Le 14 août 2013, des véhicules blindés de type Sherpa fournis par la France ont été déployés un peu partout au Caire par les forces de sécurité égyptiennes pour disperser des sit-in. Près de 1 000 personnes ont été tuées. Jamais dans l’histoire égyptienne moderne autant de manifestants n’avaient trouvé la mort en un seul jour, et on parle aujourd’hui du massacre de Rabaa et d’al-Nahda pour évoquer cette journée. Selon des personnes qui ont participé aux manifestations et qu’a rencontrées Amnesty International, des agents des forces de sécurité égyptiennes ont tiré à balles réelles sur des manifestants alors qu’ils se trouvaient à l’intérieur des blindés fournis par la France, plaçant ces véhicules au cœur du massacre.

Le transfert de véhicules blindés semble constituer une violation flagrante de la Position commune de l’UE, adoptée en 2008 qui régit le contrôle des exportations de technologie et d’équipements militaires. Selon cette réglementation, la France et tous les autres États membres de l’UE sont tenus juridiquement de refuser une autorisation d’exportation s’il existe un risque manifeste que la technologie ou les équipements militaires servent à la répression interne. «Dans le cas des transferts à destination de l’Égypte, ce risque était on ne peut plus clair, et nous l’avons, à maintes occasions, porté à l’attention des pouvoirs publics français» a déclaré Najia Bounaim.

Les autorités françaises ont indiqué à Amnesty International n’avoir autorisé l’exportation de matériel militaire à destination de l’armée égyptienne que dans le cadre de la «lutte contre le terrorisme» dans le Sinaï, et non pour des opérations de maintien de l’ordre.

Des armes détournées de leur utilisation initiale

Un haut responsable français a toutefois concédé que, si les équipements de sécurité fournis par la France étaient initialement destinés à l’armée égyptienne, les autorités égyptiennes avaient détourné certains blindés au profit des forces de sécurité intérieure.

Les autorités françaises compétentes ont refusé de répondre aux demandes d’information d’Amnesty International et ont affirmé que les blindés MIDS ne faisaient l’objet d’aucun contrôle à l’exportation. Le constructeur des Sherpa et des MIDS a en revanche déclaré que l’exportation de tous les véhicules était soumise au régime de contrôle des exportations du ministère de la Défense.

«En tant qu’État partie au Traité sur le commerce des armes, la France ne doit pas autoriser de transferts d’armes s’il existe un risque substantiel que ces armes puissent être utilisées pour commettre ou faciliter des violations graves du droit international relatif aux droits humains », a déclaré Najia Bounaim.

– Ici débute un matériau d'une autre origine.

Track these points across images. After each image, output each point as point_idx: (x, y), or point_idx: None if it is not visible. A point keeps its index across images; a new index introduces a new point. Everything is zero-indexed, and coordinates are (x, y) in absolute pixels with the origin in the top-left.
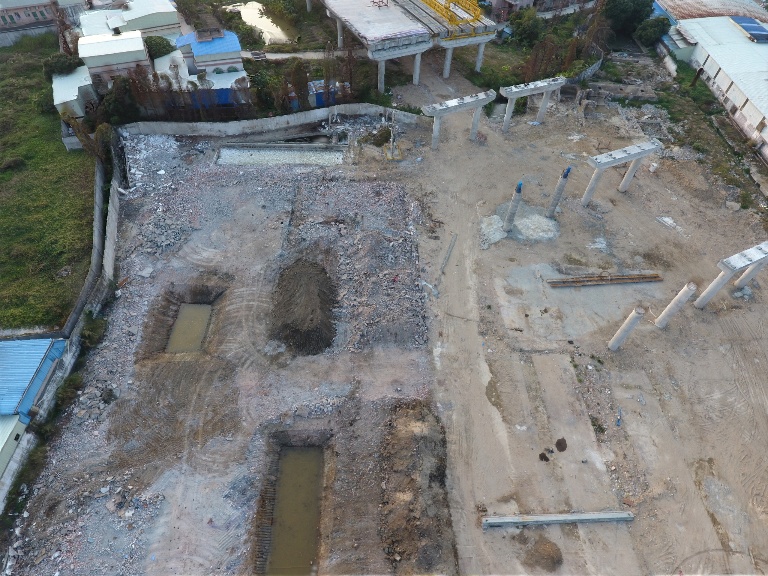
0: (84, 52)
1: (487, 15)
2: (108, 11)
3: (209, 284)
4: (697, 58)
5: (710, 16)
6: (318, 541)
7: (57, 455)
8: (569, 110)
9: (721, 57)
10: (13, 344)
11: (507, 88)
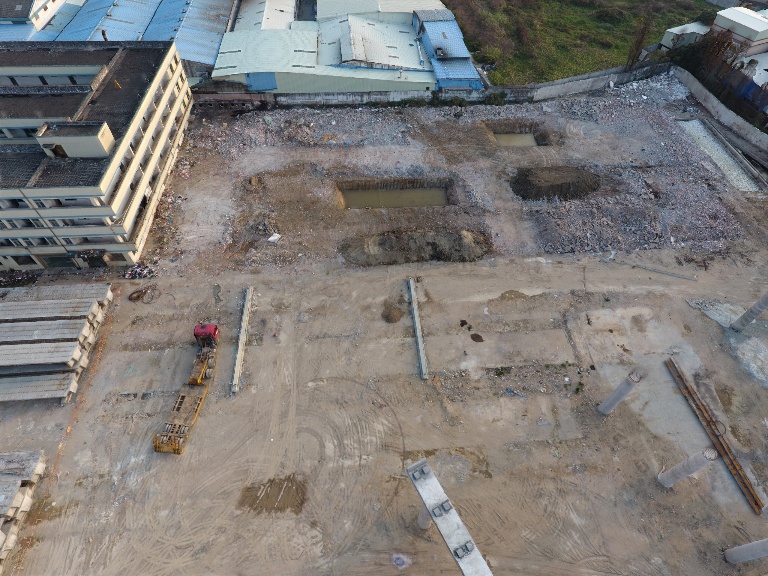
0: (724, 12)
1: None
2: None
3: (551, 137)
4: None
5: None
6: None
7: (424, 108)
8: None
9: None
10: (473, 68)
11: None
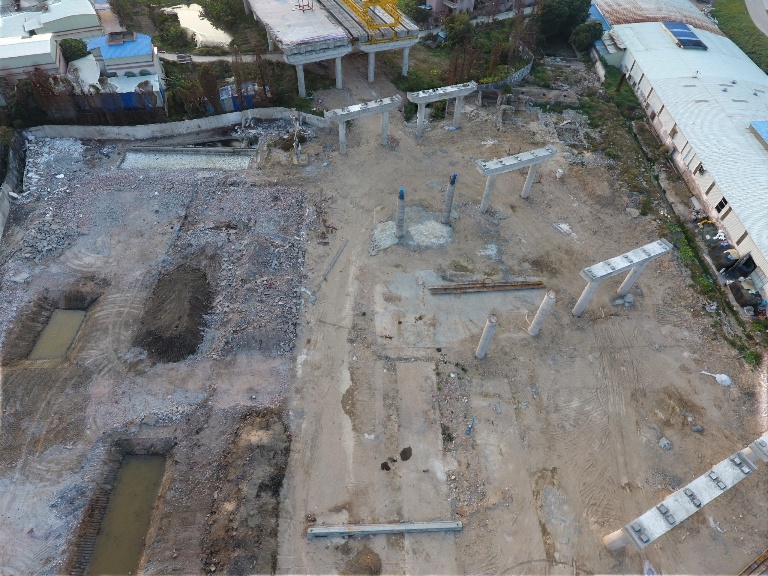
0: None
1: (424, 19)
2: (28, 13)
3: (84, 290)
4: (626, 63)
5: (644, 21)
6: (141, 551)
7: None
8: (489, 115)
9: (645, 63)
10: None
11: (414, 93)
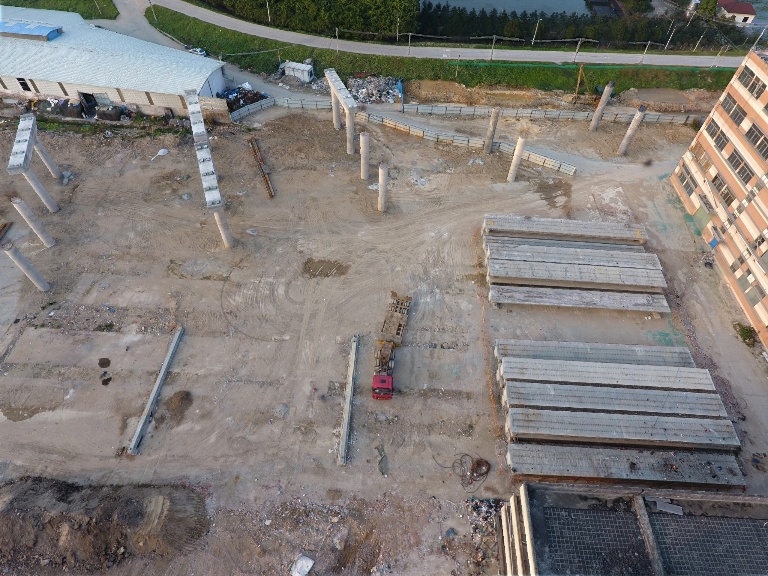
0: None
1: None
2: None
3: None
4: None
5: None
6: None
7: None
8: None
9: None
10: None
11: None
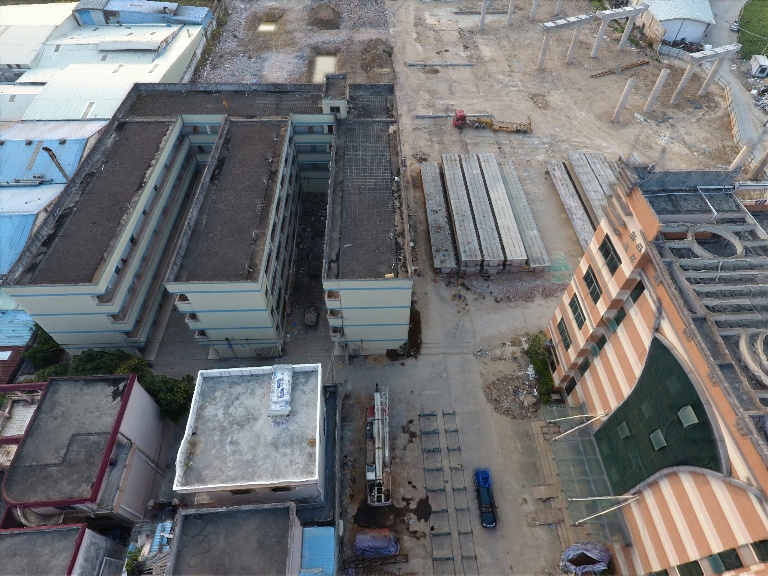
0: None
1: None
2: None
3: (275, 12)
4: None
5: None
6: None
7: None
8: None
9: None
10: (193, 7)
11: None
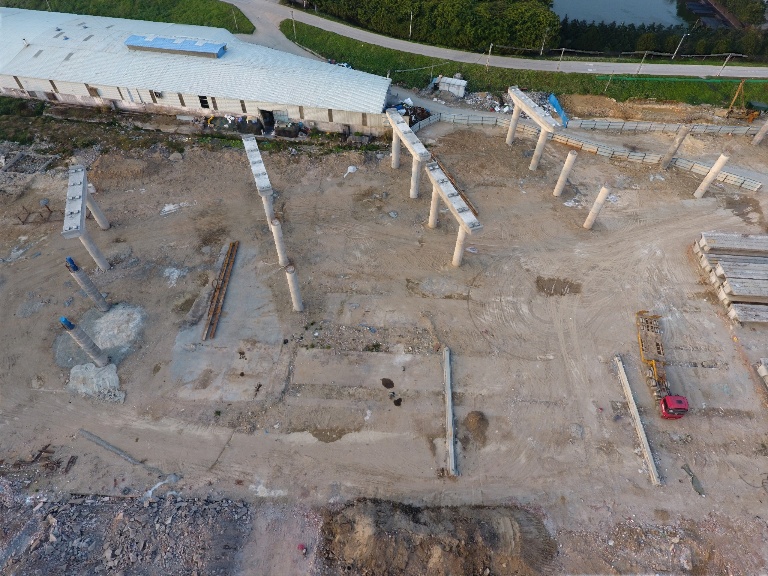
0: None
1: None
2: None
3: None
4: None
5: None
6: None
7: None
8: None
9: None
10: None
11: None
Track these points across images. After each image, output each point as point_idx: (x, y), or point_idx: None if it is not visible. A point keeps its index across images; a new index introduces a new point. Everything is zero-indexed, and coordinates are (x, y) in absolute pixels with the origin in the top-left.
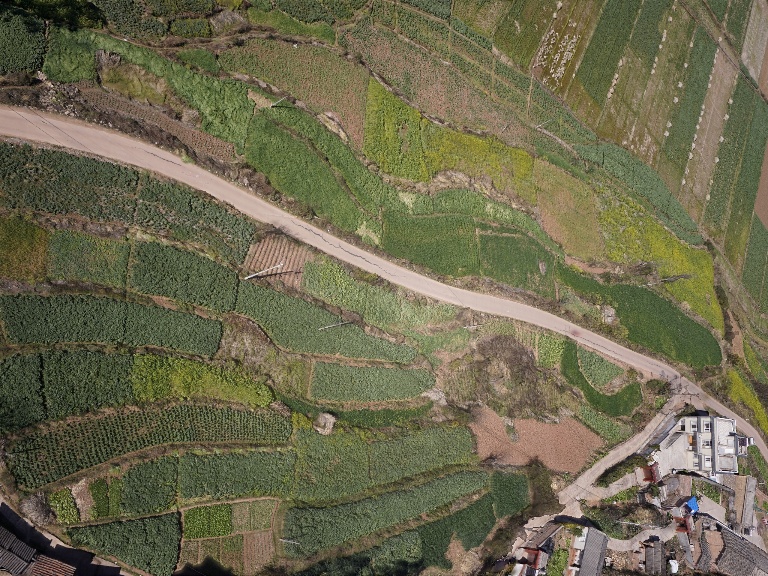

«Tant que les autorités égyptiennes n’auront pas montré de façon crédible qu’elles ont enquêté sur les cas d’utilisation abusive relevés dans le passé, la France et les autres États fournisseurs doivent clairement faire savoir aux autorités égyptiennes que la répression brutale de l’opposition d’une part, et l’impunité d’autre part, ne sauraient en aucun cas être tolérées.»